Todo o movimento de tomada do poder foi feito fixando artificialmente o campo petista como responsável pela totalidade da crise do sistema político brasileiro, o que é uma falsificação. Se estamos falando da degradação e da corrupção estrutural do sistema político brasileiro, então o responsável por isso é justamente o sistema político brasileiro. Mas se tornou o PT porque esse era um modo estratégico de produzir política e de colocar um certo grupo no poder, um grupo que retoma a tradição autoritária brasileira – e que em uma democracia só conseguiria mesmo governar por meio de uma alteração como o impeachment. É um grupo antiético, todo envolvido em corrupção, que usa o poder para se blindar, que cede legislação e direitos e interesses particulares diretos. Uma elite predadora que se formou em uma relação de violência extrema com o povo, numa posição de senhor de escravo. E o senhor de escravo só tem que dar um prato de comida para reproduzir a força mínima de trabalho, ele não tem que garantir a vida. É isso o que está no poder hoje. Não se trata mais de um projeto, não há nenhum espaço para a política que importa, de constituição de civilização. Esse grupo está numa relação de inimizade com a nação, poderíamos dizer, em que a nação tem que ceder tudo imediatamente. É uma guinada neoliberal bárbara, um assalto aos interesses do espaço público. O Estado não está sendo favorável à vida no Brasil. E tudo isso sob a égide de uma democracia, o que permite que continuem no lugar da legitimidade do Estado, que é a legitimidade de operar a violência. Esse é o paradoxo da situação institucional da dita democracia formal, que está produzindo um campo de violência, fascismo e desrespeito público no Brasil, mas está tudo “normal”. Esse é o sentido da política da inimizade entre nós. A democracia se tornou uma fachada para a produção de uma violência legítima. Tem alguma coisa muito errada. Se a democracia está servindo para isso, que democracia é essa?

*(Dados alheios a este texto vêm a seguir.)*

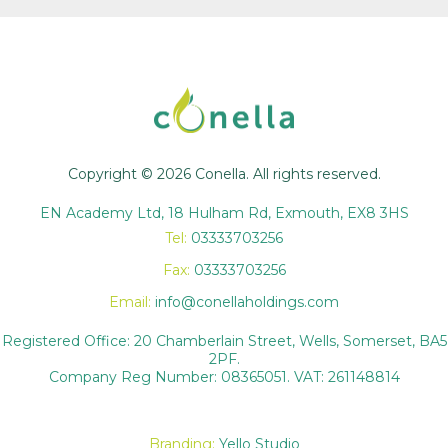
Copyright © 2026 Conella. All rights reserved.
EN Academy Ltd, 18 Hulham Rd, Exmouth, EX8 3HS
Tel:
03333703256
Fax:
03333703256
Email:
info@conellaholdings.com
Registered Office: 20 Chamberlain Street, Wells, Somerset, BA5
2PF.
Company Reg Number: 08365051. VAT: 261148814
Branding:
Yello Studio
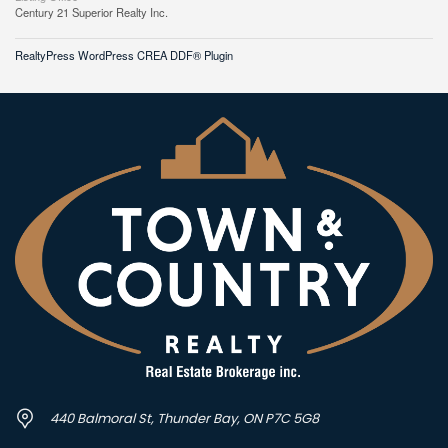
Century 21 Superior Realty Inc.
RealtyPress WordPress CREA DDF® Plugin
440 Balmoral St, Thunder Bay, ON P7C 5G8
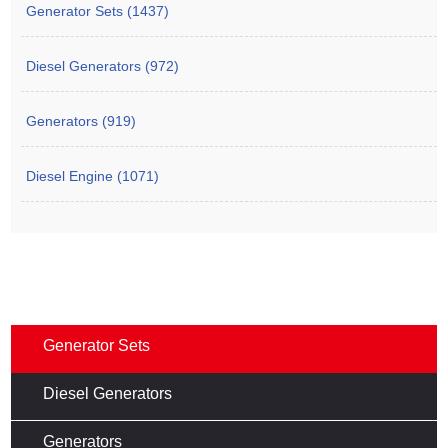
Generator Sets (1437)
Diesel Generators (972)
Generators (919)
Diesel Engine (1071)
Generator Sets
Diesel Generators
Generators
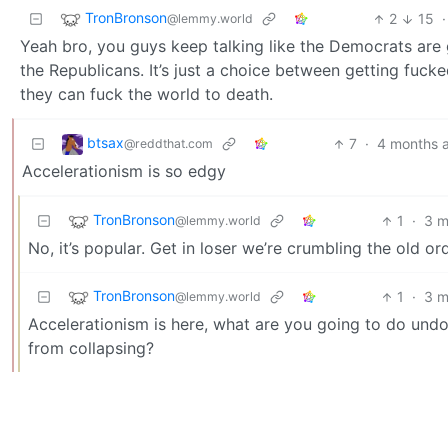
TronBronson
2
15
·
@lemmy.world
Yeah bro, you guys keep talking like the Democrats are g
the Republicans. It’s just a choice between getting fucke
they can fuck the world to death.
btsax
7
·
4 months 
@reddthat.com
Accelerationism is so edgy
TronBronson
1
·
3 m
@lemmy.world
No, it’s popular. Get in loser we’re crumbling the old ord
TronBronson
1
·
3 m
@lemmy.world
Accelerationism is here, what are you going to do und
from collapsing?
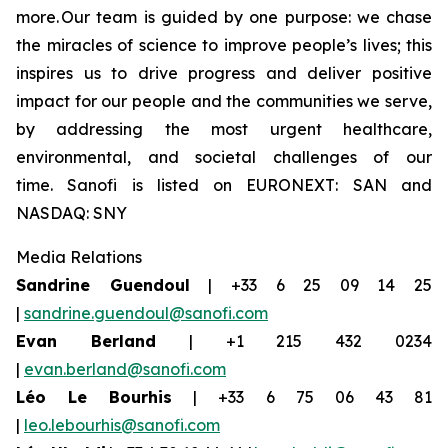
more. Our team is guided by one purpose: we chase
the miracles of science to improve people’s lives; this
inspires us to drive progress and deliver positive
impact for our people and the communities we serve,
by addressing the most urgent healthcare,
environmental, and societal challenges of our
time. Sanofi is listed on EURONEXT: SAN and
NASDAQ: SNY
Media Relations
Sandrine Guendoul
| +33 6 25 09 14 25
|
sandrine.guendoul@sanofi.com
Evan
Berland
| +1 215 432 0234
|
evan.berland@sanofi.com
Léo Le Bourhis
| +33 6 75 06 43 81
|
leo.lebourhis@sanofi.com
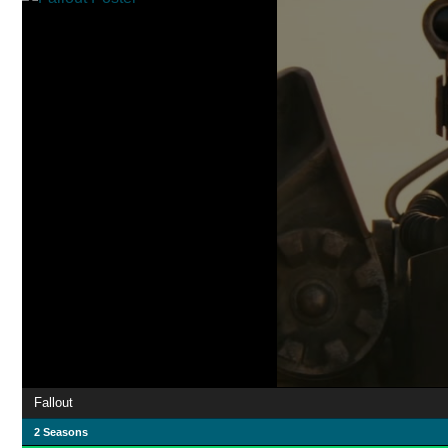
Fallout
2 Seasons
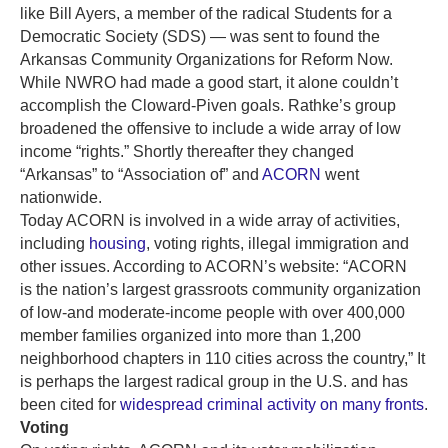
like Bill Ayers, a member of the radical Students for a
Democratic Society (SDS) — was sent to found the
Arkansas Community Organizations for Reform Now.
While NWRO had made a good start, it alone couldn’t
accomplish the Cloward-Piven goals. Rathke’s group
broadened the offensive to include a wide array of low
income “rights.” Shortly thereafter they changed
“Arkansas” to “Association of” and
ACORN
went
nationwide.
Today ACORN is involved in a wide array of activities,
including
housing
, voting rights, illegal immigration and
other issues. According to ACORN’s website: “ACORN
is the nation’s largest grassroots community organization
of low-and moderate-income people with over 400,000
member families organized into more than 1,200
neighborhood chapters in 110 cities across the country,” It
is perhaps the largest radical group in the U.S. and has
been cited for
widespread criminal activity on many fronts
.
Voting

Quais são os sintomas sociais dessa violência?
Muitos, um dos principais é a perda de limite da lei para o Estado policial. O assassinato frio de um carroceiro que pede comida em um restaurante por uma polícia que acha que pode dispor do povo brasileiro como bem entender. Essa radicalização da violência policial e essa radicalização do discurso de ataque à legislação universal e internacional dos direitos humanos é resultado da tomada do espaço público por essa direita autoritária. Ela insiste que a polícia tem o direito de decidir a vida e a morte por fora da lei. Esses caras estão trocando a lei pela polícia. Isso é muito grave. Fora isso, o que a gente verifica nas clínicas públicas é o avanço da perda de energia da vida, que vai paralisando as pessoas em estruturas ideológicas que não dão mais conta: são os 14 milhões de desempregados, uma geração inteira de vinte a trinta anos que começa a perceber que a vida está passando e que não vai ter nada para fazer. Isso começa uma ruína, aparece como depressão, como doença, uma doença social que diz respeito a esse Estado que radicaliza os interesses particulares e não dá respostas. A relação com o país é irresponsável e antissocial, e isso é uma política da inimizade. Só que para que isso se sustente, são necessárias ações de força para congelar as tensões sociais, o que evidentemente não acontece. Ao mesmo tempo, onde não há tensão social existe um arruinamento da vida. Nesse momento é isso o que começa a aparecer. Hoje não temos nenhum pacto social nem para que seja uma defesa ideológica do poder, nem para que seja um projeto de mediação para construção de alguma coisa, porque não há nada para ser construído. A vida pública e o cidadão só atrapalham os negócios.